(Listed entries Opens)

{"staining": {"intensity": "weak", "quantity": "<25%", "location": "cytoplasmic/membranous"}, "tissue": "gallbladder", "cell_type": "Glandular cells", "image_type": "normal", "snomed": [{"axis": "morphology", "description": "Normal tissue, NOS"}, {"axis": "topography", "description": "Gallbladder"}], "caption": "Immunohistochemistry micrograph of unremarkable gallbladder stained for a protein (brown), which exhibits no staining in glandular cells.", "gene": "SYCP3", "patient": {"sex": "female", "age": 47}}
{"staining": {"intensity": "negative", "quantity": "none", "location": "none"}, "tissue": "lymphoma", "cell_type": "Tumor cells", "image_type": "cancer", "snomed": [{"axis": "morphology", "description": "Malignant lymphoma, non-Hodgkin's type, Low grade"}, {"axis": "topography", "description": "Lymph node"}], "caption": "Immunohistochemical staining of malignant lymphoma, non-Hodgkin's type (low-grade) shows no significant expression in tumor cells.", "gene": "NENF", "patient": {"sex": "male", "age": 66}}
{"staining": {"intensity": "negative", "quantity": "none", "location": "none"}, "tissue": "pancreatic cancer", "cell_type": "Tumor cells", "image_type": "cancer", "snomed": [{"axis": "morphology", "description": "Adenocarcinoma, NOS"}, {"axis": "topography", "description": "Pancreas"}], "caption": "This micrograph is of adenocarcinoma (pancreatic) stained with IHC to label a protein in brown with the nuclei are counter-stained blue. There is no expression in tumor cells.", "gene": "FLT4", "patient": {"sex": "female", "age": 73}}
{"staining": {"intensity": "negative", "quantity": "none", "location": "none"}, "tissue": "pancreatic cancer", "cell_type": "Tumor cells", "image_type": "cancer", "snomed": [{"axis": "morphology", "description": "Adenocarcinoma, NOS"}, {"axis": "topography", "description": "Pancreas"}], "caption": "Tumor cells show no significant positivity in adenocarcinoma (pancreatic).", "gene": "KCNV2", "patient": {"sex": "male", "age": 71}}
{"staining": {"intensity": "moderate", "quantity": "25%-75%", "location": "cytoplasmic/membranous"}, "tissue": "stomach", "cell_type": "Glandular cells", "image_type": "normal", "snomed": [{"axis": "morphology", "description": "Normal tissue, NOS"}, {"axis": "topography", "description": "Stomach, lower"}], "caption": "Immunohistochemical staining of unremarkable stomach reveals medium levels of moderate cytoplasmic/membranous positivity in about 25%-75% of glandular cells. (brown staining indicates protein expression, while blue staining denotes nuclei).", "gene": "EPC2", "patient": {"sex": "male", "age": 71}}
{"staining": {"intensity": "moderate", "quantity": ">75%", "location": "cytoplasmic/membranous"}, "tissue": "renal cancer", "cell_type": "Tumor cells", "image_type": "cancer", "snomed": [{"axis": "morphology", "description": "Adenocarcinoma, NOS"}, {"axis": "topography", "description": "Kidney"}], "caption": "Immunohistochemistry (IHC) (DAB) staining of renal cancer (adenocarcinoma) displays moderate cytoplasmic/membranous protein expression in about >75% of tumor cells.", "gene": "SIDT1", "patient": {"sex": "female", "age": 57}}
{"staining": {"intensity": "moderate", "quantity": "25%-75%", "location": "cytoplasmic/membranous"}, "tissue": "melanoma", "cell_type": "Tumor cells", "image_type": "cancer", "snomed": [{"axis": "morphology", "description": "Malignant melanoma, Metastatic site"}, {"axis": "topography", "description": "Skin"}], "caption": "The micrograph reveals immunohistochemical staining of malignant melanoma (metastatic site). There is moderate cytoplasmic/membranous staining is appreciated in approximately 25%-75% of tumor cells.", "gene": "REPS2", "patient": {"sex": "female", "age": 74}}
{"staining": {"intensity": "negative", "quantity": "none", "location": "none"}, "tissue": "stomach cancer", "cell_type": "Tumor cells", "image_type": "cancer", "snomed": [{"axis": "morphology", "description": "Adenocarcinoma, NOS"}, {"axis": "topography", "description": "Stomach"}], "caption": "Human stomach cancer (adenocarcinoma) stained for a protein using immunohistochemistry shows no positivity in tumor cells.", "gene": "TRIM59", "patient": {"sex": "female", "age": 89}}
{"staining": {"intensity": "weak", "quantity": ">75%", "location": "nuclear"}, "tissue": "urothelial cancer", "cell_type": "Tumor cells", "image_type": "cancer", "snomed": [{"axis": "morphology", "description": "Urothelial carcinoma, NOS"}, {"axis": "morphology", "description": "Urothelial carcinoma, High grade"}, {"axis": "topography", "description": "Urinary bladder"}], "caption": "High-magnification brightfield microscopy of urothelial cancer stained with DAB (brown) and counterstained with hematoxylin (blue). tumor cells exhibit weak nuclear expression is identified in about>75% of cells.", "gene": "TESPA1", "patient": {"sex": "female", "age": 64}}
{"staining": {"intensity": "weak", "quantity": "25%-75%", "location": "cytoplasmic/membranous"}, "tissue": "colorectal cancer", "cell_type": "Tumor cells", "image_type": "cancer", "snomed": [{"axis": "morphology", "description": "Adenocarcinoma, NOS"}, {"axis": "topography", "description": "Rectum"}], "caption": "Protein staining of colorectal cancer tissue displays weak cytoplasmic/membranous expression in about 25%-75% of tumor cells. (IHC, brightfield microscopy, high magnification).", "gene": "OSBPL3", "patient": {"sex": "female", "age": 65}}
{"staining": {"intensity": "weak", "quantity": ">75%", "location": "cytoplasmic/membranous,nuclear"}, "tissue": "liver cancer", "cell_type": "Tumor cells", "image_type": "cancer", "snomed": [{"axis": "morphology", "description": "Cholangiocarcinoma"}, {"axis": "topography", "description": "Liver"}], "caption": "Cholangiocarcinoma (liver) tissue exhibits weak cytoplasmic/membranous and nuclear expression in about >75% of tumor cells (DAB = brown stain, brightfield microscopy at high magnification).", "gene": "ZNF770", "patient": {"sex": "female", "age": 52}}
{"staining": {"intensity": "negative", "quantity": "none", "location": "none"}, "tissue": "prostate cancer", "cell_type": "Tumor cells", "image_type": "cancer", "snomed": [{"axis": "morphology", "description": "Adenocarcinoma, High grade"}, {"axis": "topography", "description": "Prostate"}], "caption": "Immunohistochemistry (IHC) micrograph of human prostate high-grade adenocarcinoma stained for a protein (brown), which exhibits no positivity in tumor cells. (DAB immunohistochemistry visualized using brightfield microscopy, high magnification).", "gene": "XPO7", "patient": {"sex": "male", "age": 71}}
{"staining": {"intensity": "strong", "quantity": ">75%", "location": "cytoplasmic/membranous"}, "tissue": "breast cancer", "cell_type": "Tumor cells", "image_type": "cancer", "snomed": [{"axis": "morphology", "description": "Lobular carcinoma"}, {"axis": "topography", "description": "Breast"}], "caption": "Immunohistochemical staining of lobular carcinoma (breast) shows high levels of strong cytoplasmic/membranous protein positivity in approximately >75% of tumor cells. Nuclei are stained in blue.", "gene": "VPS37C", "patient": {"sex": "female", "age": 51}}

(Listed entries Closes)

Taking the entries above, write out exactly each line from the one holding "staining of unremarkable" to the one holding "stomach cancer (adenocarcinoma)", both included, and stop there.

{"staining": {"intensity": "moderate", "quantity": "25%-75%", "location": "cytoplasmic/membranous"}, "tissue": "stomach", "cell_type": "Glandular cells", "image_type": "normal", "snomed": [{"axis": "morphology", "description": "Normal tissue, NOS"}, {"axis": "topography", "description": "Stomach, lower"}], "caption": "Immunohistochemical staining of unremarkable stomach reveals medium levels of moderate cytoplasmic/membranous positivity in about 25%-75% of glandular cells. (brown staining indicates protein expression, while blue staining denotes nuclei).", "gene": "EPC2", "patient": {"sex": "male", "age": 71}}
{"staining": {"intensity": "moderate", "quantity": ">75%", "location": "cytoplasmic/membranous"}, "tissue": "renal cancer", "cell_type": "Tumor cells", "image_type": "cancer", "snomed": [{"axis": "morphology", "description": "Adenocarcinoma, NOS"}, {"axis": "topography", "description": "Kidney"}], "caption": "Immunohistochemistry (IHC) (DAB) staining of renal cancer (adenocarcinoma) displays moderate cytoplasmic/membranous protein expression in about >75% of tumor cells.", "gene": "SIDT1", "patient": {"sex": "female", "age": 57}}
{"staining": {"intensity": "moderate", "quantity": "25%-75%", "location": "cytoplasmic/membranous"}, "tissue": "melanoma", "cell_type": "Tumor cells", "image_type": "cancer", "snomed": [{"axis": "morphology", "description": "Malignant melanoma, Metastatic site"}, {"axis": "topography", "description": "Skin"}], "caption": "The micrograph reveals immunohistochemical staining of malignant melanoma (metastatic site). There is moderate cytoplasmic/membranous staining is appreciated in approximately 25%-75% of tumor cells.", "gene": "REPS2", "patient": {"sex": "female", "age": 74}}
{"staining": {"intensity": "negative", "quantity": "none", "location": "none"}, "tissue": "stomach cancer", "cell_type": "Tumor cells", "image_type": "cancer", "snomed": [{"axis": "morphology", "description": "Adenocarcinoma, NOS"}, {"axis": "topography", "description": "Stomach"}], "caption": "Human stomach cancer (adenocarcinoma) stained for a protein using immunohistochemistry shows no positivity in tumor cells.", "gene": "TRIM59", "patient": {"sex": "female", "age": 89}}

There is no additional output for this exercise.